Jesper Skjong. Photo: Fearnley Offshore Supply

“We have vessels in operation in the renewables market and we also focus on utilising technology to ensure our fleet is as environmentally friendly as possible.”

Saestad points out that the UK last year invited companies to explore and develop 898 oil and gas blocks in its sector of the North Sea. This might lead to more than 100 licences being awarded, while in Norway 47 new licences were granted.

“Investment in the oil sector is still high and there are wells planned as far [ahead] as 2026 in the Norwegian sector,” Saestad says. “The market for offshore vessels is looking tight [for] the next years, with high energy prices and increasing demand from oil and gas companies.”

And if the sector were suddenly shut down, it would still take years for a clean-up of wells and platforms, meaning vessel employment will continue.

As with other sectors, the future shape of the fleet will depend on green fuel choices.

Skjong says owners are not 100% clear on which technology to choose: “This adds complexity to the decision-making process, as the owners will not only need to find financing from an already tight market but also ensure they choose correctly when future-proofing vessels.”

The analyst sees a role for shipping in oil and gas, even 30 years from now. From a macro perspective, no reputable future scenarios and forecasts exclude fossil fuels from the energy mix in the foreseeable future, he argues.

“The simple fact that the world’s energy demand continues to increase persists, regardless of any amount of European political ambitions announcing otherwise, and a significant part of that demand must come from offshore resource,” Skjong says. “More to the point for the OSV owners, we now see additional OSV segments develop as offshore renewable energy is set to grow to new heights.”

This creates strong vessel demand in addition to, not instead of, oil and gas activity.

Talmo sees returns higher now in oil and gas than for offshore wind.

“Vessels which have found utilisation work in offshore wind are now likely to head back to oil and gas due to rate differentiation.
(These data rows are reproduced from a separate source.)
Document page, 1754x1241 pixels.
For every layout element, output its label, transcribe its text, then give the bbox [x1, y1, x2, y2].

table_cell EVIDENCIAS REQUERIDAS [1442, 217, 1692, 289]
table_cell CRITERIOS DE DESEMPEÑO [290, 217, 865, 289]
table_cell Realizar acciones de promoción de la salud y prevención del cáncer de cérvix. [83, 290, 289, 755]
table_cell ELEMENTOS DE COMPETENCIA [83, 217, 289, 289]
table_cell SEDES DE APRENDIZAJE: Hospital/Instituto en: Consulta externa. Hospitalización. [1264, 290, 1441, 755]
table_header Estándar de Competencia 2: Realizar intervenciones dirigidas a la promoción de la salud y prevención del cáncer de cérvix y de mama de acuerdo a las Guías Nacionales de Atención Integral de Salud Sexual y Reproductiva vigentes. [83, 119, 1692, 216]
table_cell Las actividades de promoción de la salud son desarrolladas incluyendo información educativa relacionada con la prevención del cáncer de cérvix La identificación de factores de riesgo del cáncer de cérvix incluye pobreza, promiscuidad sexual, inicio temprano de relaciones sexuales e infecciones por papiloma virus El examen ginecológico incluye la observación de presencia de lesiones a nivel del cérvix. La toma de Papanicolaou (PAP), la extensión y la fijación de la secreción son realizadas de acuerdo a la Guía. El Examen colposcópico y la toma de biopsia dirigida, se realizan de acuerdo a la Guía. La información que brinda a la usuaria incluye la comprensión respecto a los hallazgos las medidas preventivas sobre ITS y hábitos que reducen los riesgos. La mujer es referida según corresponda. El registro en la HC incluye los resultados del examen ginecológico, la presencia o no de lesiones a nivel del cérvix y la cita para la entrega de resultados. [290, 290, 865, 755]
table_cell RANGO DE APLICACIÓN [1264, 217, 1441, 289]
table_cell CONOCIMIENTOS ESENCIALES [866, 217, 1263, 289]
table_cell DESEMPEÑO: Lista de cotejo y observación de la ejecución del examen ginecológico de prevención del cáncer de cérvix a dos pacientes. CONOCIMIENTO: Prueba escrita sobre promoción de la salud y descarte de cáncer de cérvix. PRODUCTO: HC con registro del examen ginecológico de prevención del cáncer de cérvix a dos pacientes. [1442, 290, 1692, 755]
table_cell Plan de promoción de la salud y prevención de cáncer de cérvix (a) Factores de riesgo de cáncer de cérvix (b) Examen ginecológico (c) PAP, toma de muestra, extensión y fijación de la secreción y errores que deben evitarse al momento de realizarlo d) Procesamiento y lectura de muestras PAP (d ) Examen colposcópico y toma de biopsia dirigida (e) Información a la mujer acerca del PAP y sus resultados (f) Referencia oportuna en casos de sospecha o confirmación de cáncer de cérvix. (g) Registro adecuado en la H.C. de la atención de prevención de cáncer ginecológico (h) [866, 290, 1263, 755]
This will again lead to reduced availability in offshore wind and probably lead to rate increases in this market,” she predicts.

Day agrees: “When vessels are in high demand, the oil majors’ pockets tend to be bigger and deeper and more aggressive than anything the renewables market can compete with.”

Owners such as North Star Shipping, Rem Offshore, Olympic Subsea, GC Rieber, Marco Polo and Edison Chouest have all placed orders for commissioning/service operation vessels for wind farms.

But until these are available, there are opportunities for OSVs. Saestad says the AHTS market hit record highs last summer as five ships were used for the Hywind Tampen floating wind farm.

And Skjong believes wind operations pave the way for a future runway for OSV owners where their knowledge and history of running offshore operations can be used.